Milan, le 13 novembre 1820.

Cher ami, ajoutez la pensée ci-après, aux 73 pensées que vous avez déjà, pour mettre à la fin de l’_Amour_.

Je vois dans le journal de ce matin (_Le Courrier Français_ nº 492, du 24 octobre 1820), que M. de Jouy, un écrivain distingué, dit encore[294] du mal d’Helvétius. Helvétius a eu parfaitement raison lorsqu’il a établi que le principe d’utilité ou _l’intérêt_, était le guide unique de toutes les actions de l’homme. Mais, comme il avait l’âme froide, il n’a connu ni l’amour, ni l’amitié, ni les autres passions vives qui _créent des intérêts nouveaux et singuliers_.

Il se peut qu’Helvétius n’ait jamais deviné ces intérêts; il y a trop longtemps que je n’ai lu son ouvrage, pour pouvoir l’assurer. Peut-être que, par ménagement pour la facilité que montre le bon public à se laisser égarer, il aurait dû ne jamais employer le mot _intérêt_ et le remplacer par les mots _plaisir_ ou principe d’utilité.

Sans nul doute, il aurait dû commencer son livre par ces mots: «Régulus retournant à Carthage pour se livrer à d’horribles supplices, obéit au désir du plaisir, ou à la voix de l’intérêt.»

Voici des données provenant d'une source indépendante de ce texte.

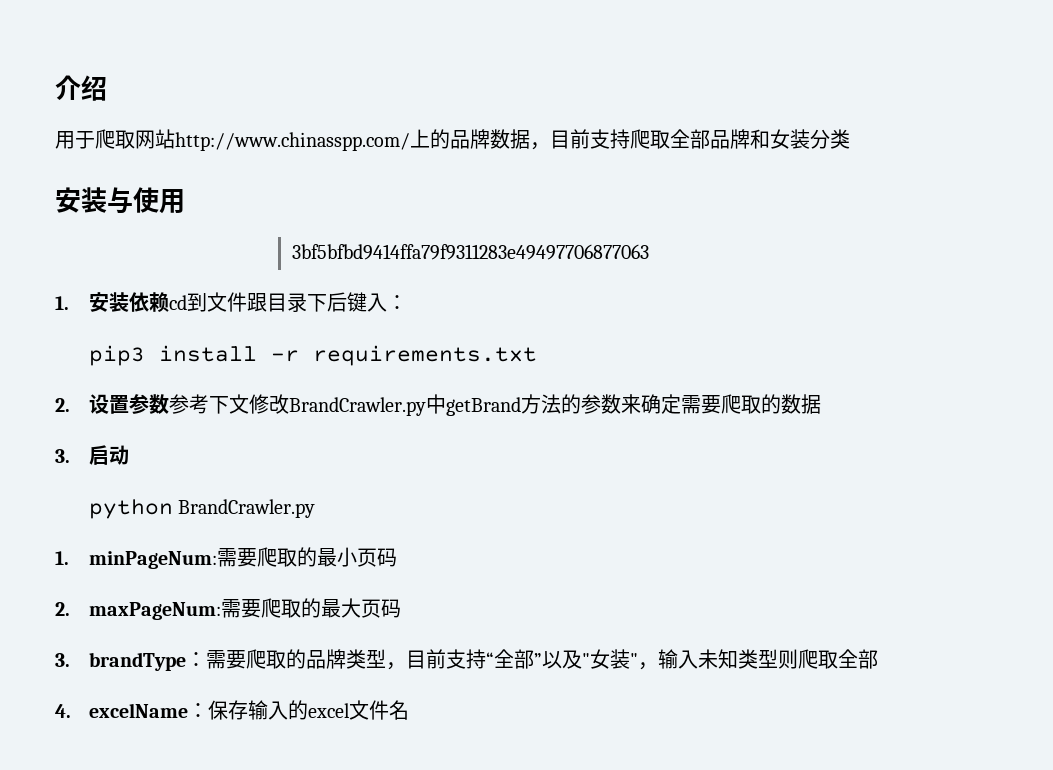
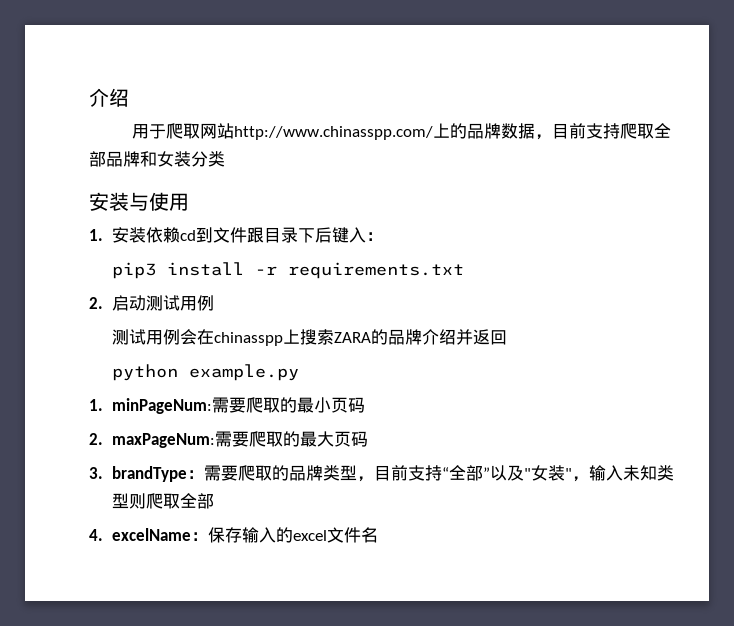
[292,244,650,260] // 3bf5bfbd9414ffa79f9311283e49497706877063 -> (189, 202) none
[88,394,821,416] [55,445,129,465] 设置参数参考下文修改BrandCrawler.py中getBrand方法的参数来确定需要爬取的数据 // 3.启动 -> [112,295,215,311] [112,329,508,346] 启动测试用例 // 测试用例会在chinasspp上搜索ZARA的品牌介绍并返回
[178,499,316,518] BrandCrawler.py -> [189,364,300,381] example.py

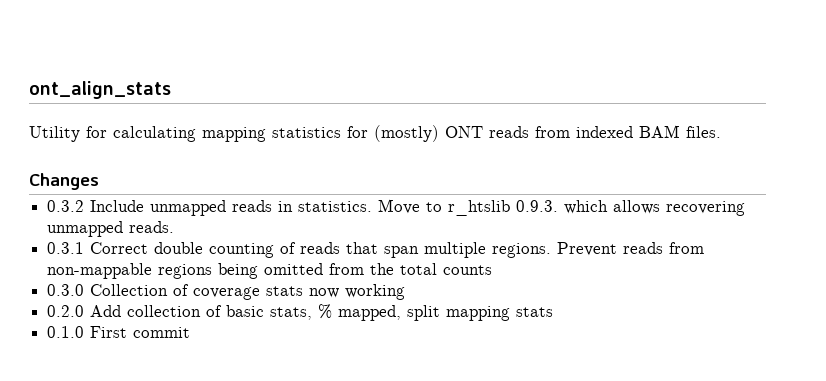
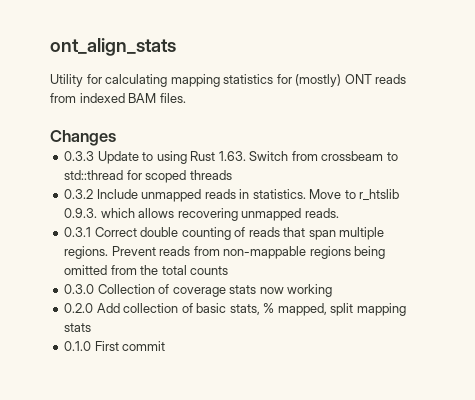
(99, 181) none -> [64,151,398,164] [64,170,232,183] // 0.3.3 Update to using Rust 1.63. Switch from crossbeam to std::thread for scoped threads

M. de Loizerolles marchant à la mort, pour sauver son fils, obéit au principe de l’intérêt. Faire autrement eût été pour cette âme héroïque, une insigne lâcheté, qu’elle ne se fût jamais pardonnée; avoir cette idée sublime crée à l’instant un devoir.

Loizerolles, homme raisonnable et froid, n’ayant point à craindre ce remords, n’eût pas répondu, au lieu de son fils, à l’appel, du bourreau. Dans ce sens, on peut dire qu’il faut de l’esprit pour bien aimer. Voilà l’âme prosaïque et l’âme passionnée[295].